It is sweet

                                       T is sweet to hear
       At midnight on the blue and moonlit deep
     The song and oar of Adria's gondolier,
       By distance mellow'd, o'er the waters sweep;
     'T is sweet to see the evening star appear;
       'T is sweet to listen as the night-winds creep
     From leaf to leaf; 't is sweet to view on high
     The rainbow, based on ocean, span the sky.

     'T is sweet to hear the watch-dog's honest bark
       Bay deep-mouth'd welcome as we draw near home;
     'T is sweet to know there is an eye will mark
       Our coming, and look brighter when we come;
     'T is sweet to be awaken'd by the lark,
       Or lull'd by falling waters; sweet the hum
     Of bees, the voice of girls, the song of birds,
     The lisp of children, and their earliest words.

     Sweet is the vintage, when the showering grapes
       In Bacchanal profusion reel to earth,
     Purple and gushing: sweet are our escapes
       From civic revelry to rural mirth;
     Sweet to the miser are his glittering heaps,
       Sweet to the father is his first-born's birth,
     Sweet is revenge—especially to women,
     Pillage to soldiers, prize-money to seamen.

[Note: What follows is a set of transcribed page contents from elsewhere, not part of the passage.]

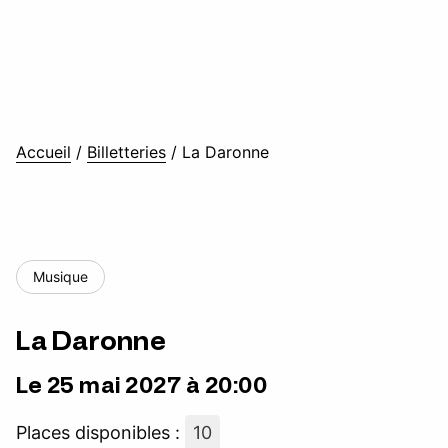
Accueil
/
Billetteries
/
La Daronne
Musique
La Daronne
Le 25 mai 2027 à 20:00
Places disponibles :
10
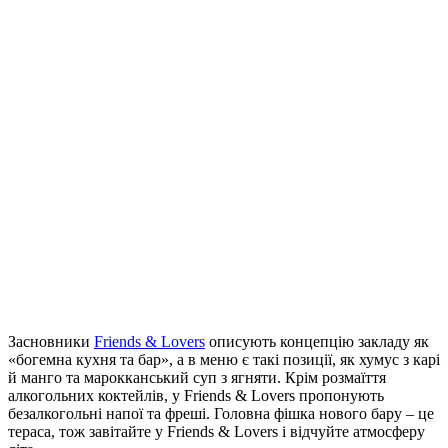
Засновники
Friends & Lovers
описують концепцію закладу як
«богемна кухня та бар», а в меню є такі позиції, як хумус з карі
й манго та марокканський суп з ягняти. Крім розмаїття
алкогольних коктейлів, у Friends & Lovers пропонують
безалкогольні напої та фреші. Головна фішка нового бару – це
тераса, тож завітайте у Friends & Lovers і відчуйте атмосферу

     Sweet is a legacy, and passing sweet
       The unexpected death of some old lady
     Or gentleman of seventy years complete,
       Who 've made 'us youth' wait too—too long already
     For an estate, or cash, or country seat,
       Still breaking, but with stamina so steady
     That all the Israelites are fit to mob its
     Next owner for their double-damn'd post-obits.

     'T is sweet to win, no matter how, one's laurels,
       By blood or ink; 't is sweet to put an end
     To strife; 't is sometimes sweet to have our quarrels,
       Particularly with a tiresome friend:
     Sweet is old wine in bottles, ale in barrels;
       Dear is the helpless creature we defend
     Against the world; and dear the schoolboy spot
     We ne'er forget, though there we are forgot.

     But sweeter still than this, than these, than all,
       Is first and passionate love—it stands alone,
     Like Adam's recollection of his fall;
       The tree of knowledge has been pluck'd—all 's known—
     And life yields nothing further to recall
       Worthy of this ambrosial sin, so shown,
     No doubt in fable, as the unforgiven
     Fire which Prometheus filch'd for us from heaven.